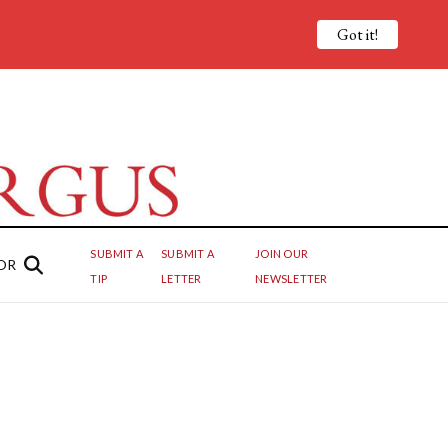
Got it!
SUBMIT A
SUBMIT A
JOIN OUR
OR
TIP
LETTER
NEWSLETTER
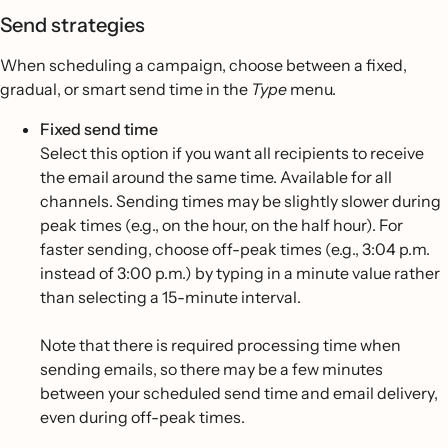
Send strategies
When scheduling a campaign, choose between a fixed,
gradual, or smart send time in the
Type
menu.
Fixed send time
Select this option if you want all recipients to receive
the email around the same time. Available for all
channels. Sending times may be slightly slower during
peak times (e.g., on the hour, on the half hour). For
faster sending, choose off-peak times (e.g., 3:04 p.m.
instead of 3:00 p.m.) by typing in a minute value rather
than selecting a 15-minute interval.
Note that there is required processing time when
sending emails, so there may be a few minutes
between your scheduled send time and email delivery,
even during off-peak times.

=-=-=

→ **YOUR GOAL**: Copy out the entries above in full and exactly, skipping every picture.

→ **WRITTEN REPLY**:
Got it!
SUBMIT A
SUBMIT A
JOIN OUR
OR
TIP
LETTER
NEWSLETTER
Send strategies
When scheduling a campaign, choose between a fixed,
gradual, or smart send time in the
Type
menu.
Fixed send time
Select this option if you want all recipients to receive
the email around the same time. Available for all
channels. Sending times may be slightly slower during
peak times (e.g., on the hour, on the half hour). For
faster sending, choose off-peak times (e.g., 3:04 p.m.
instead of 3:00 p.m.) by typing in a minute value rather
than selecting a 15-minute interval.
Note that there is required processing time when
sending emails, so there may be a few minutes
between your scheduled send time and email delivery,
even during off-peak times.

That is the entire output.